UPDATE 5-Crude oil down near $109 on stockpiles, fiscal concerns
* U.S. oil inventories up - EIA
* U.S. "fiscal cliff" showdown may drag on after Christmas
(Updates prices, adds quote)
LONDON, Dec 13 (Reuters) - Crude oil slipped to around $109 a barrel on Thursday due to rising U.S. oil stockpiles, while fears that the world's largest economy might miss a deadline for next year's budget and risk a recession also kept bulls in check.
Benchmark Brent crude fell 35 cents to $109.15 a barrel by 1413 GMT, while U.S. crude was at $86.54, down 23 cents. The January Brent contract expires on Friday.
Deadlocked talks to avert a "fiscal cliff" of steep tax increases and budget cuts in the United States returned to investors' focus after the announcements by the U.S. Federal Reserve of more monetary stimulus buoyed global markets on Wednesday.

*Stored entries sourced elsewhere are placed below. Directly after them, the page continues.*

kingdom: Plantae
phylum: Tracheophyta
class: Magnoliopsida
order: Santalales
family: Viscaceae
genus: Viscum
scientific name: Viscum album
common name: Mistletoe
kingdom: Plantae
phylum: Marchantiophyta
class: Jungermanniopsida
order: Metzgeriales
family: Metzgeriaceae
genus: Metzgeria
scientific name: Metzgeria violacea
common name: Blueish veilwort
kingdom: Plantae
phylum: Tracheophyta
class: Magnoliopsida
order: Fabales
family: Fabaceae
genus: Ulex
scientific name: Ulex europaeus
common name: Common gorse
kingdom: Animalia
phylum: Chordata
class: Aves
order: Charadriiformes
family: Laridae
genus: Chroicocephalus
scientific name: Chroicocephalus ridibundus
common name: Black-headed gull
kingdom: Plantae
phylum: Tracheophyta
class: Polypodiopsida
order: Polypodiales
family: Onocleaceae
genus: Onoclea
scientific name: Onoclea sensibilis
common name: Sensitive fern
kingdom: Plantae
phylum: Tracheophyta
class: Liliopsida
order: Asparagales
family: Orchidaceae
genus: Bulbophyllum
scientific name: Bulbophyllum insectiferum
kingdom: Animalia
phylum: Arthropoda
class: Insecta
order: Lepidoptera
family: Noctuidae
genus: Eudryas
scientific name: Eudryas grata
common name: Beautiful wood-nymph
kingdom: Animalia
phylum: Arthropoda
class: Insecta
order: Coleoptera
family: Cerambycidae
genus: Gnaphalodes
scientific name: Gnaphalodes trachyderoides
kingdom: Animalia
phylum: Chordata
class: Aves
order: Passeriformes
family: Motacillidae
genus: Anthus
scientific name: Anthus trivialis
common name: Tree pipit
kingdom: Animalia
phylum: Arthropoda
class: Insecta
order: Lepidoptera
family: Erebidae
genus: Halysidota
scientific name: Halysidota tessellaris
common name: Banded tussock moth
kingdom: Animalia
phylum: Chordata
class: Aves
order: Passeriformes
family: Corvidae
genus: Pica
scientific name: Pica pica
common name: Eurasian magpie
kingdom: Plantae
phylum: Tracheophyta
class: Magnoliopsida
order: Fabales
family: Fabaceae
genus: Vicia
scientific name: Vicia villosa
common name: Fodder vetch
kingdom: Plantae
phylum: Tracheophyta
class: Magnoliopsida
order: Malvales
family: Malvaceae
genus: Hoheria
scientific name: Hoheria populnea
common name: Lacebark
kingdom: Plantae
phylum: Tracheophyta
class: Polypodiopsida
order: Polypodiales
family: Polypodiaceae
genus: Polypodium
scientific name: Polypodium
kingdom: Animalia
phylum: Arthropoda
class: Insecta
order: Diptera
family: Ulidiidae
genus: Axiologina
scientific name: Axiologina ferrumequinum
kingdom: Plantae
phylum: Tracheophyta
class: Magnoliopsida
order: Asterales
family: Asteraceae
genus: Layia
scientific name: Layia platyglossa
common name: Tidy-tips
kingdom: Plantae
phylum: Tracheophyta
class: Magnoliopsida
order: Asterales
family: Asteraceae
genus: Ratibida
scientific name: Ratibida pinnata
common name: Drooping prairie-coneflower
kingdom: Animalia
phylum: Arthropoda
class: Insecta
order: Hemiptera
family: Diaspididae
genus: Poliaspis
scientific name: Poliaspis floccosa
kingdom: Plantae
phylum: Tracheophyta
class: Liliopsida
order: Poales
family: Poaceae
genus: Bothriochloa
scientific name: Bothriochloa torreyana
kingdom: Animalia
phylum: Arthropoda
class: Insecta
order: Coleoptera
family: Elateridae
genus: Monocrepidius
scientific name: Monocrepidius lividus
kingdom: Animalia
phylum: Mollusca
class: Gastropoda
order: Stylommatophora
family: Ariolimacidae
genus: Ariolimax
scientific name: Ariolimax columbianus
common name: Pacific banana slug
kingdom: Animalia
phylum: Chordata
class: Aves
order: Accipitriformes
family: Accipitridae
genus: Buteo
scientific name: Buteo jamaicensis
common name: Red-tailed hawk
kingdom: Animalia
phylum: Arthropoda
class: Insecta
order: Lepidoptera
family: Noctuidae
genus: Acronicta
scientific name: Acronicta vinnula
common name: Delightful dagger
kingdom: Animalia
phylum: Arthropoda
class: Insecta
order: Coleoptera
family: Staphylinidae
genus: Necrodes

Failure to reach a compromise on the U.S. budget by the end of the year risks pushing the world's biggest oil consumer into recession and this has stoked fears a fragile recovery trend emerging in China and some other countries would be stifled.
Sharp differences on the 2013 budget persisted between Congressional Republicans and the White House on Wednesday, when negotiators warned the showdown could drag on past Christmas.
"People are worried about the economy, the fiscal cliff in the U.S. and the European economy still remains a tricky one," said Richard Langkemper, analyst at Argos North Sea Group in Rotterdam.
U.S. crude inventories rose last week, against expectations of a fall, while gasoline and distillates stockpiles jumped more than expected. The fuel stocks rose despite a pull-back in refinery output and steady import levels.
"I am generally bearish on crude oil, because there is too much supply, particularly in North America," said Fawad Razaqzada, technical analyst at GFT in London.
Demand will be sluggish through 2013 as economic expansion stays tepid and crude supply levels comfortable, which could ease price pressure on consumers, the International Energy Agency (IEA) said on Wednesday.
Global oil demand would grow 865,000 barrels per day in 2013 to hit 90.5 million bpd, the IEA said.
OPEC TARGET UNCHANGED
In Vienna, OPEC agreed on Wednesday to retain the producer group's 30-million barrels-a-day output target and is relaxed about the prospect of rising inventories in the first half of next year.
"It became clear once again that the cartel is relatively unwilling to act, especially when prices are high," Commerzbank commodity analysts said in a note.
The target is higher than is required from OPEC to meet demand next year, some market observers say, but the excess supply has cushioned the impact on prices from a sharp drop in Iranian oil exports due to sanctions this year.
Big powers hope soon to agree with Iran to hold a new round of nuclear talks in another bid to resolve a protracted dispute over Tehran's atomic programme.
Inspectors from the U.N. nuclear watchdog arrived in Tehran in the first such meeting since August to ease international concerns over the programme.